While the U.S. government designated Hizbullah as a terrorist organization a decade ago, the European Union has not. Doing so would require the consensus of all 27 member states, and several countries have been opposed, including Spain, Belgium, and, in particular, France.
Now, the election of Nicolas Sarkozy as France's new president may represent the best chance yet for Europe to reconsider its position. In a September 2006 closed-door session with Jewish leaders in the U.S., Sarkozy reportedly referred to Hizbullah as a "terrorist organization." During last summer's war between Hizbullah and Israel, Sarkozy defended Israel's right to defend itself against an organization he described as the "one aggressor" in the conflict.

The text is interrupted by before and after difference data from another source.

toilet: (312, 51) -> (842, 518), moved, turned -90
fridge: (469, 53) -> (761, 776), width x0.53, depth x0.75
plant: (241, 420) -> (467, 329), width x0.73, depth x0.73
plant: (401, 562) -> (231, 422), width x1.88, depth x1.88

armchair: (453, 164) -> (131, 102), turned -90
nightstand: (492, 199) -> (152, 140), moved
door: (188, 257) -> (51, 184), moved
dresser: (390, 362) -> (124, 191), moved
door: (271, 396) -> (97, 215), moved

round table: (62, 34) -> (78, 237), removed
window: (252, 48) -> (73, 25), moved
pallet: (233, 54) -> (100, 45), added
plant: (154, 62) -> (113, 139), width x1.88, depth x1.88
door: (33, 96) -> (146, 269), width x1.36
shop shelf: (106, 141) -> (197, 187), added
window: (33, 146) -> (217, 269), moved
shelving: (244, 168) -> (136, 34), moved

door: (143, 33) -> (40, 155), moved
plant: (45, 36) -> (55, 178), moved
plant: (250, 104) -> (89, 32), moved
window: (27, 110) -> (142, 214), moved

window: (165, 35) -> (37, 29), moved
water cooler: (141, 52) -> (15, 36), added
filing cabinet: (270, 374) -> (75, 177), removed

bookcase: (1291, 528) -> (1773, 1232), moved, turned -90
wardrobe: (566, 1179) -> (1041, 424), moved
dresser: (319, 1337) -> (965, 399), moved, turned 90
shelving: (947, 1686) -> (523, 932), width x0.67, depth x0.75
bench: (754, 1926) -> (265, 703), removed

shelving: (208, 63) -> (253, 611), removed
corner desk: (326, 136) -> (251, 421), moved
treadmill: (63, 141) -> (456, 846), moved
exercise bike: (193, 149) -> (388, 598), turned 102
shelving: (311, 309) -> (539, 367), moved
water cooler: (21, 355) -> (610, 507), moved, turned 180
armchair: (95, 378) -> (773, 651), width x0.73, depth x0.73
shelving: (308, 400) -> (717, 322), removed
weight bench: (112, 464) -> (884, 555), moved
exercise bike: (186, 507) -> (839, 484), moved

Hizbullah uses Europe primarily as a fund-raising and recruiting ground. An annual German intelligence assessment estimates that 900 Lebanese Hizbullah members live in that country alone. A ban would significantly constrain Hizbullah's European activities, especially its ability to raise funds there.
According to Hizbullah leader Hassan Nasrallah, EU designation of Hizbullah as a terrorist organization would "destroy" the organization as "[t]he sources of our funding will dry up and the sources of moral, political and material support will be destroyed."
The U.S. should engage the new French president on this issue as soon as possible. Sarkozy is uniquely positioned to make Nasrallah's fear a reality.